Dr. Boaz Hameiri, School of Social and Policy Studies
When helping is a wolf in a sheep’s clothing – how the interplay of norms and threat perceptions can maintain social inequality
Extreme weather, rising water levels, and a damaged ecosystem will heavily impact the already large number of refugees. The need to help people that flee their country will be a significant future challenge. Helping as a concept inherently entails unequal power relations, as the help provider has resources the help recipient does not have. Thus, Dr. Knab argues that helping can lead to maintaining power relations, especially when helping is offered in a dependency-oriented manner (help that makes the recipient dependent on continued help instead of providing the tools, i.e., autonomy-help). In this project, Dr. Knab proposes that norms to help the disadvantaged group (in one’s social environment and on a country level) impact which of these seemingly different action tendencies is shown.
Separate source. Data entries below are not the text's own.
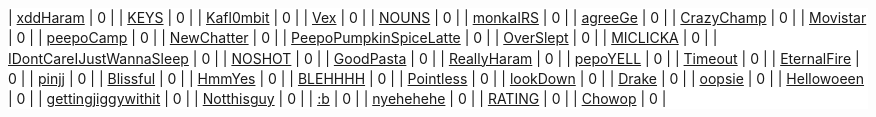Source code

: | [xddHaram](https://7tv.app/emotes/6302a3c76123a9b97055f15f)                                                                                             | 0     |
| [KEYS](https://7tv.app/emotes/630ea13abc9173fdeed56337)                                                                                                 | 0     |
| [Kafl0mbit](https://7tv.app/emotes/64dd48b17f79583fe229a175)                                                                                            | 0     |
| [Vex](https://7tv.app/emotes/62cb8c983b1811b7e6b69c9b)                                                                                                  | 0     |
| [NOUNS](https://7tv.app/emotes/64e81e8e235d13cff971c811)                                                                                                | 0     |
| [monkaIRS](https://7tv.app/emotes/63a60f7e8c0990676ccc8d12)                                                                                             | 0     |
| [agreeGe](https://7tv.app/emotes/60da25b89daf2660d850c4fc)                                                                                              | 0     |
| [CrazyChamp](https://7tv.app/emotes/61442d1d0969108b67192cda)                                                                                           | 0     |
| [Movistar](https://7tv.app/emotes/626aac6e8258e630054e0f38)                                                                                             | 0     |
| [peepoCamp](https://7tv.app/emotes/61b595a975e70d5ab2957415)                                                                                            | 0     |
| [NewChatter](https://7tv.app/emotes/63b81fd5b97b8d3dfe223221)                                                                                           | 0     |
| [PeepoPumpkinSpiceLatte](https://7tv.app/emotes/63274cf362b7fa7646caad32)                                                                               | 0     |
| [OverSlept](https://7tv.app/emotes/63d193c9814f64e4b4840b7d)                                                                                            | 0     |
| [MICLICKA](https://7tv.app/emotes/6503559def1caad468f3801d)                                                                                             | 0     |
| [IDontCareIJustWannaSleep](https://7tv.app/emotes/64fb6a0ecef5572ce1b8b5a8)                                                                             | 0     |
| [NOSHOT](https://7tv.app/emotes/64ab423f9675d1e447869c7f)                                                                                               | 0     |
| [GoodPasta](https://7tv.app/emotes/63c5c8b6f5732004e11610c4)                                                                                            | 0     |
| [ReallyHaram](https://7tv.app/emotes/64ba7fee749e7697548eac45)                                                                                          | 0     |
| [pepoYELL](https://7tv.app/emotes/643627492a66367aae6c8765)                                                                                             | 0     |
| [Timeout](https://7tv.app/emotes/6507b233462d22f767ca0137)                                                                                              | 0     |
| [EternalFire](https://7tv.app/emotes/632da1ea5e37f71a793e926f)                                                                                          | 0     |
| [pinjj](https://7tv.app/emotes/62a4ecd933472110d62ca793)                                                                                                | 0     |
| [Blissful](https://7tv.app/emotes/647a80110c7cd505faf35105)                                                                                             | 0     |
| [HmmYes](https://7tv.app/emotes/6339bea80a09eb591b30f434)                                                                                               | 0     |
| [BLEHHHH](https://7tv.app/emotes/65173478f649cca322936236)                                                                                              | 0     |
| [Pointless](https://7tv.app/emotes/651094baef1caad468f63645)                                                                                            | 0     |
| [lookDown](https://7tv.app/emotes/6340fbb37361e04bb26b9c02)                                                                                             | 0     |
| [Drake](https://7tv.app/emotes/6516823be71d2b64940d7b09)                                                                                                | 0     |
| [oopsie](https://7tv.app/emotes/6514b94ef649cca32292e251)                                                                                               | 0     |
| [Hellowoeen](https://7tv.app/emotes/64f067324e07f355f815706c)                                                                                           | 0     |
| [gettingjiggywithit](https://7tv.app/emotes/64ab565a209a0e3e4bf32f14)                                                                                   | 0     |
| [Notthisguy](https://7tv.app/emotes/645061b7bac0207213050ac6)                                                                                           | 0     |
| [:b](https://7tv.app/emotes/647b6e2dd4b5d6083e91c949)                                                                                                   | 0     |
| [nyehehehe](https://7tv.app/emotes/651b1b726b2fa215eb5e5c98)                                                                                            | 0     |
| [RATING](https://7tv.app/emotes/65010aaaeb9dbeec58d9a0df)                                                                                               | 0     |
| [Chowop](https://7tv.app/emotes/64d5c5e4427c778e9917c1c1)                                                                                               | 0     |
Concretely, people who feel threatened by the disadvantaged group but perceive strong norms to help the group should opt for dependency-oriented help because it allows them to follow the norms in their environment but also satisfy their underlying motivation to maintain hierarchy due to the perceived threat. Data from a pilot experimental study (N = 110) and three studies conducted in Germany and Israel (combined N = 823) show that dependency-oriented help is highest when participants perceive strong norms but feel threatened simultaneously. This interaction was not visible for autonomy help. Whereas studies 1-3 were conducted with refugees as the disadvantaged group, study 5 (N = 365) aimed to extend the findings to a different intergroup setting and shows also that Jewish Israelis offer more dependency-help to Arab Israelis when there is a high threat and strong norms perceptions (in contrast to weak norms). In a fifth study conducted in the US (N = 200), Dr. Knab aimed to reduce negative emotions (including threat) to give rise to autonomy-oriented help. By creating interdependence between citizens and people migrating to the country, people showed higher autonomy helping in contrast to a control group. The results have implications for initiatives that can increase social equality.